The president of the University of Prince Edward Island (UPEI) had been in his role for less than a year when the school’s vice-presidents sat around a dining table and devised a plan to get rid of him.
They considered Alaa Abd-El-Aziz demeaning, domineering and too controlling over the school’s finances, two of those vice-presidents have told Global News. The final straw came when two female employees accused him of sexual harassment.
The two vice-presidents say they brought their concerns to the chair of the Board of Governors, requesting Abd-El-Aziz’s immediate removal.
But that didn’t happen. Abd-El-Aziz went on to helm the school for a decade — a period of prosperity for the small, provincial university that saw it rocket up the Macleans university rankings, its student enrolment steadily increase and a raft of high-profile expansion projects get underway. Abd-El-Aziz was lauded with awards, national praise and gushing magazine profiles.

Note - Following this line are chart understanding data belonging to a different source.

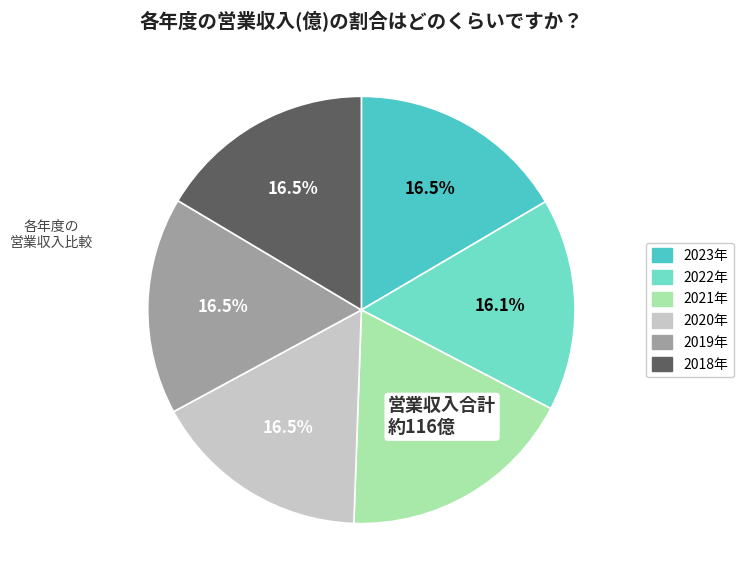

Is there a majority slice in this chart?

No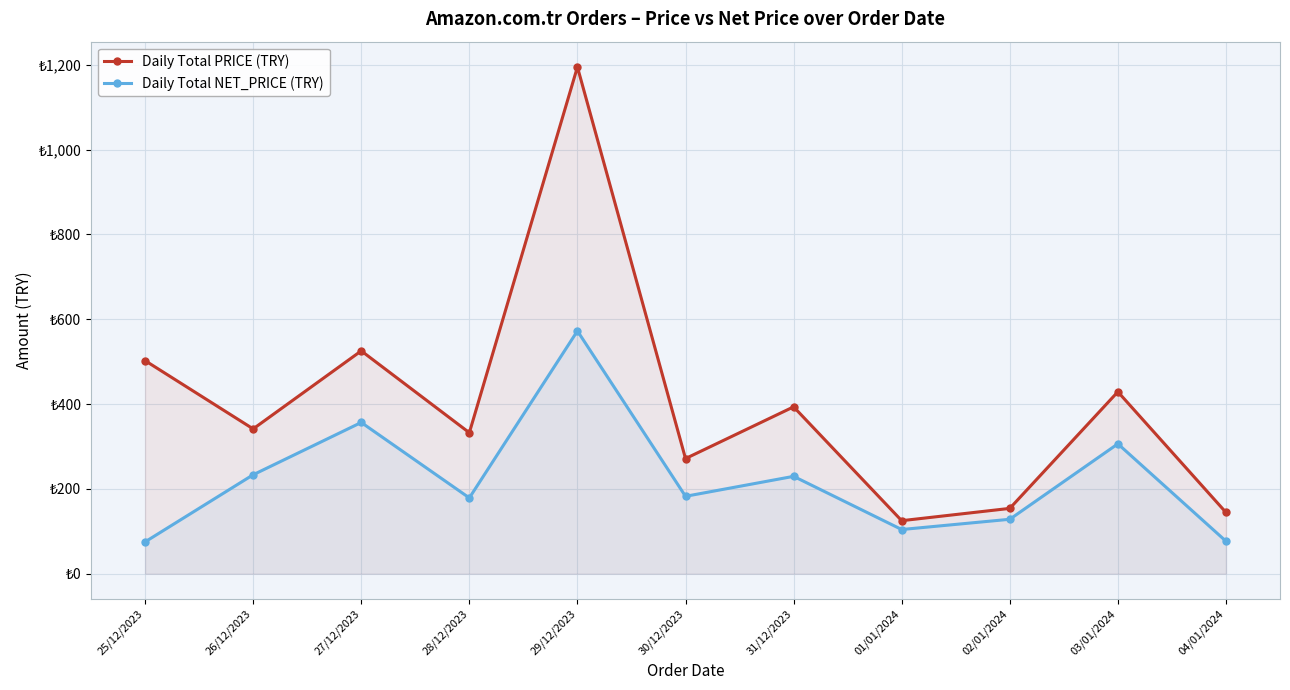

In Daily Total PRICE (TRY), how many points are higher than both neighbors (excluding endpoints)?

4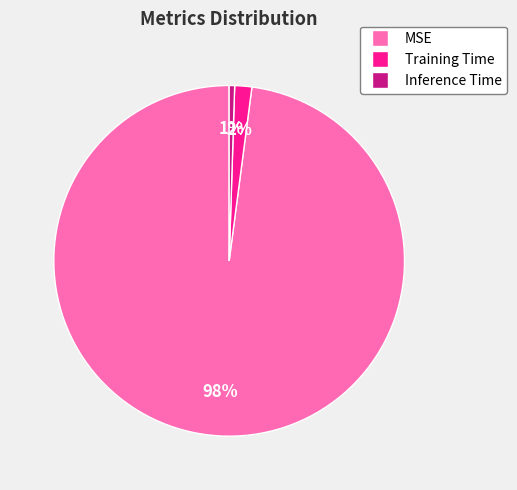

Is it true that Inference Time is 15% of the pie?

False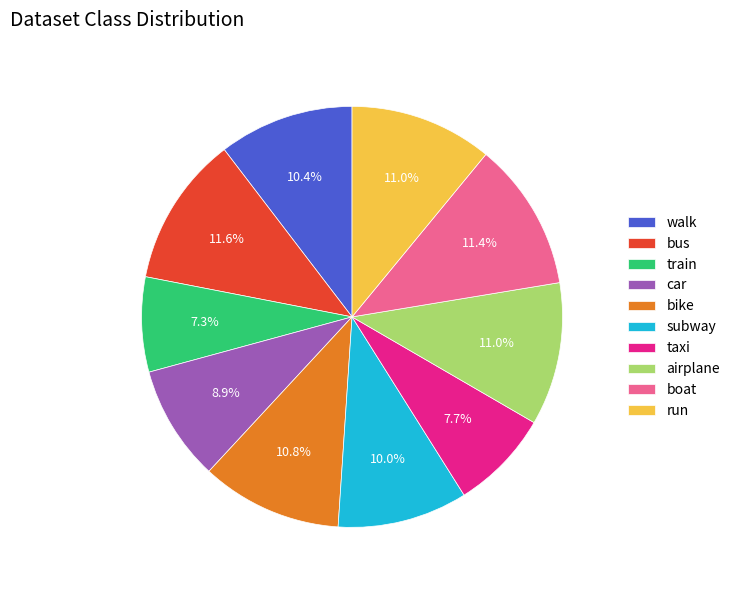

Between car and taxi, which is larger?

car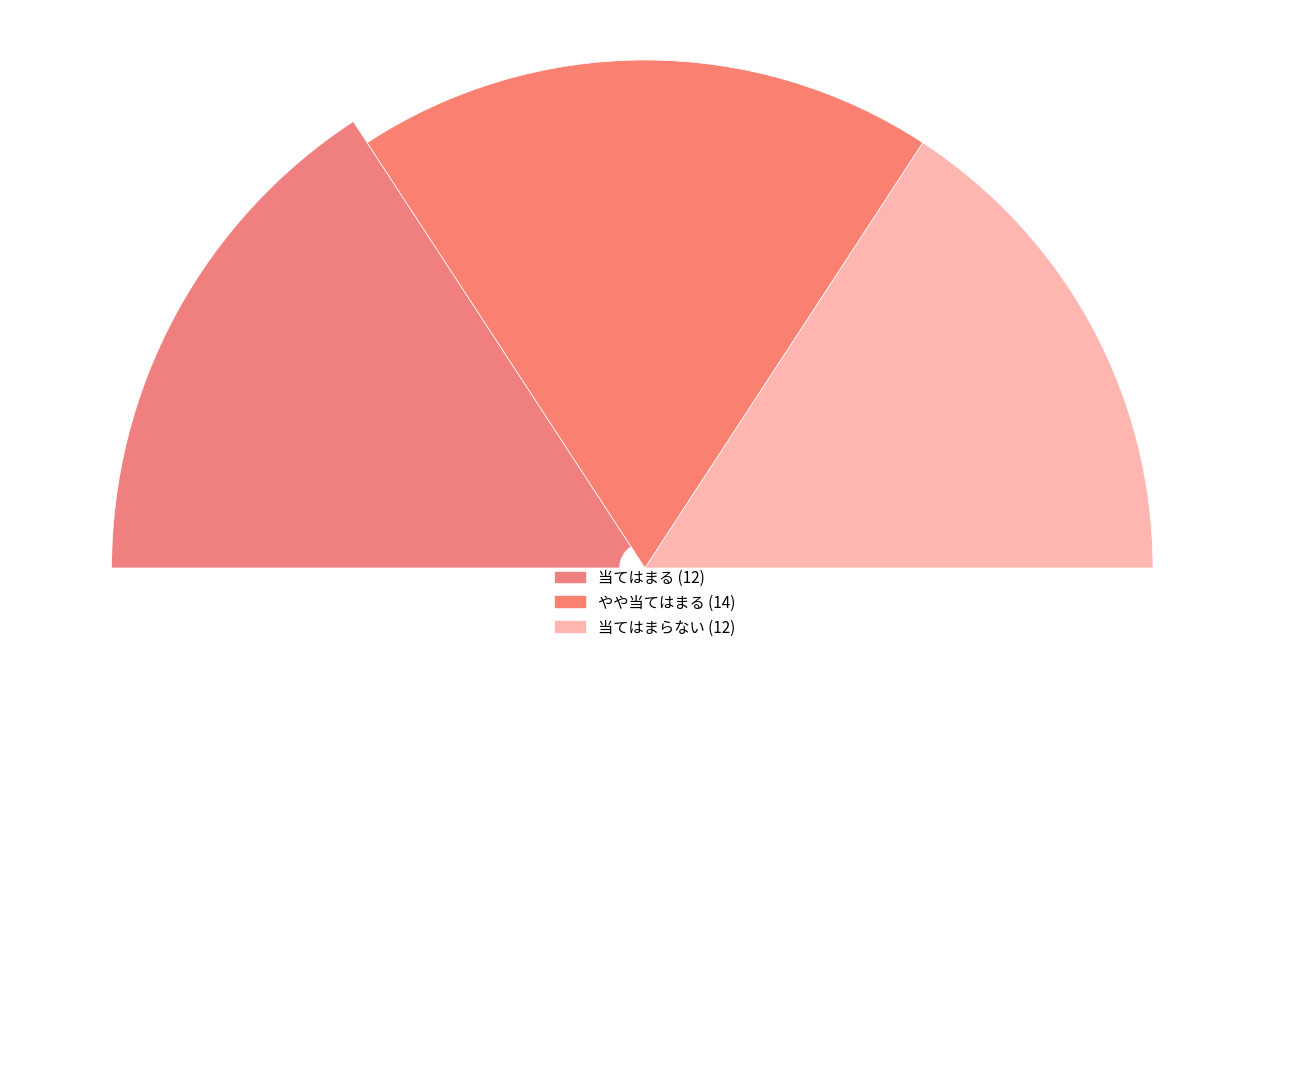

True or false: やや当てはまる accounts for 37% of the total.

True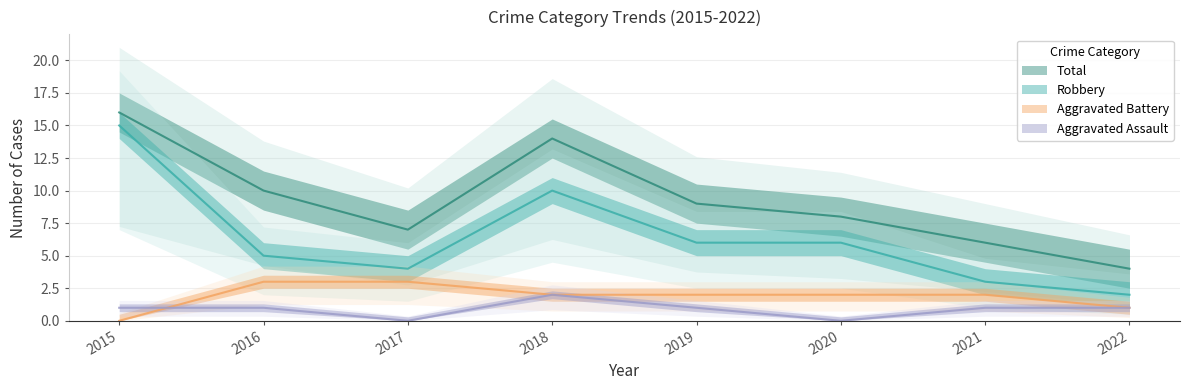

True or false: Total and Aggravated Assault cross at least once.

False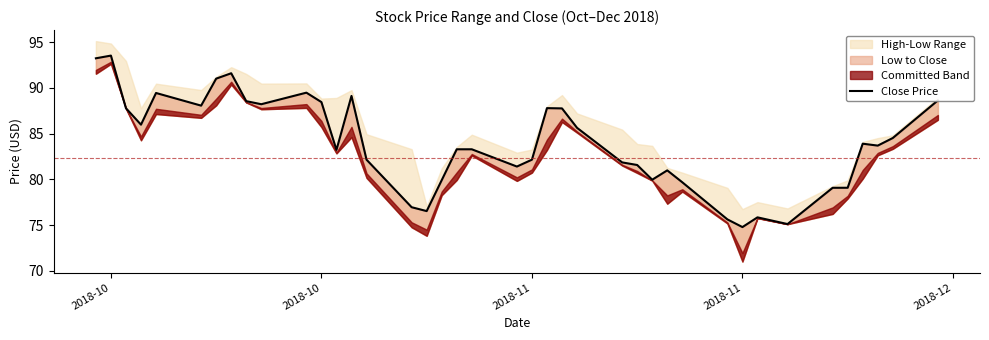

True or false: the data has more than 1 interior local peaks.

True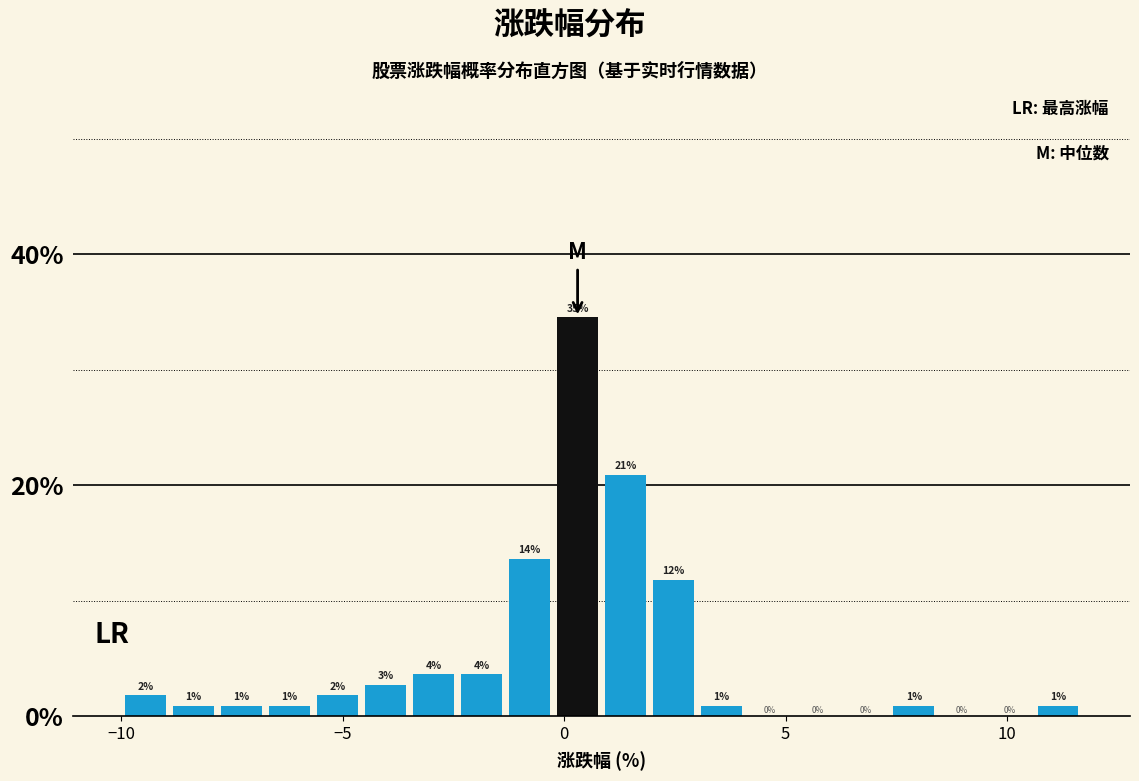

Around what value on the x-axis is the tallest bar? Give the approximate position of its centre, as read against the axis.

0.5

But it was also a period that a third-party review would later characterize as a “toxic” culture of harassment and racism, with rampant allegations of sexual and gender-based violence that the school failed to address.
That review would be prompted by another allegation against Abd-El-Aziz for workplace misconduct. This time, he would end his illustrious career in the aftermath, and the small, bucolic island would be left reeling.
“I’ve never seen a report on a campus climate that was as god-awful as that one,” says Alex Usher, president of Higher Education Strategy Associates in Toronto.
“But this report is not just about him. … This is a cultural problem. You can’t pin that on the top guy, that is a top-to-bottom problem.”